Best Supporting Actor: Matthias Schoenaerts for The Drop - This Belgian actor has come on strong in recent years, with superb performances in Rust and Bone and Bullhead, where his director was also The Drop’s Michael Roskam. As Tom Hardy's nemesis in this underrated drama of Brooklyn bar operators under the thumb of organized crime, Schoenaerts is both quietly intimidating and darkly magnetic.


Best Supporting Actress: Melissa Benoist for Whiplash - Sure, Tilda Swinton's hilarious turn as the dystopian disciplinarian in Snowpiercer was the glaring omission, but she's gotten plenty of attention for her memorably over-the-top role. Benoist makes a big impression more quietly and with very little screen time as the girl Miles Teller pursues and later rejects in the name of musical perfection. Benoist's heartbroken kiss-off to Teller at a diner is played perfectly.
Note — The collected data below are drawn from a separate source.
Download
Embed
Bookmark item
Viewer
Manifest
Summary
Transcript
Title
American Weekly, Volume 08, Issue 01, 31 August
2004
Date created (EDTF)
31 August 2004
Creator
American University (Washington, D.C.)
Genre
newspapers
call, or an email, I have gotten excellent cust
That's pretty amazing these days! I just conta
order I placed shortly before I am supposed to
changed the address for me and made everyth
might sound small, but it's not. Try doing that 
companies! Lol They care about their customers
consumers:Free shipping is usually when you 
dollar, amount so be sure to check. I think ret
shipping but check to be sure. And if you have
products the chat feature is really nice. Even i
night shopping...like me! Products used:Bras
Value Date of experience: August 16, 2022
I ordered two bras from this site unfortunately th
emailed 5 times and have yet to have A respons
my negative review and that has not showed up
Best Director: James Gray for The Immigrant - I’ll be happy as a clam to see Richard Linklater walk away with the award for Boyhood, as many expect he will. But Gray's delicate, classical visual craftsmanship deserved some recognition and might have received it had The Weinstein Company not treated the movie like an unwanted stepchild.

Best Adapted Screenplay: Dennis Lehane for The Drop - Lehane's books have been brought to the screen effectively before (Mystic River, Shutter Island), but this time the author did it himself with a terrific adaptation of his short story "Animal Rescue." Lehane must really be fond of this story, because after writing the screenplay he also expanded it into a novel.
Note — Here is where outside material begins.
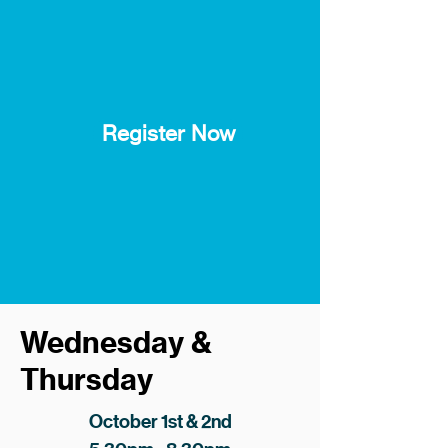
Register Now
Wednesday &
Thursday
October 1st & 2nd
Best Original Screenplay: Jim Jarmusch for Only Lovers Left Alive - Indie cinema icon Jarmusch is so celebrated as a stylist that not enough attention is paid to his equally distinctive writing. His witty, melancholy take on vampire mythology is packed with rich, sometimes poetic dialogue.
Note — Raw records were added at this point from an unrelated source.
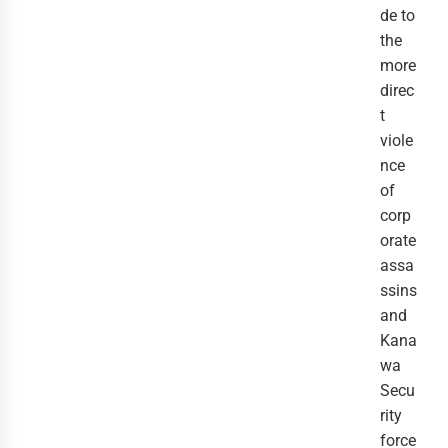
de to
the
more
direc
t
viole
nce
of
corp
orate
assa
ssins
and
Kana
wa
Secu
rity
force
Best Cinematography: Peter Flinckenberg for Concrete Night - Let's give the Academy credit for nominating the black-and-white Polish drama Ida in this category. Though that film has been a bit overrated overall, it does have a memorably stark visual palette. Still, as black-and-white foreign films go, this Finnish tale of troubled siblings (which was submitted for Best Foreign Language Film consideration, but didn't make the Academy's cut) is a true dazzler. From its high-contrast scenes of realism to evocative dream imagery, it displays real beauty in every frame.


Best Foreign Language Film: 7 Boxes - While Concrete Night would also be fully deserving of this honor, the Academy tends to lean toward serious movies and overlooks well-crafted entertainment, so the inclusion of this fast-paced thriller from Paraguay would buck that trend. It paints a portrait of the underclass in that country within genre boundaries: wheelbarrows in a street market take the place of cars on the highway. With well-drawn characters in a tightly crafted story, 7 Boxes has qualities a lot of bland Hollywood chase films would do well to emulate.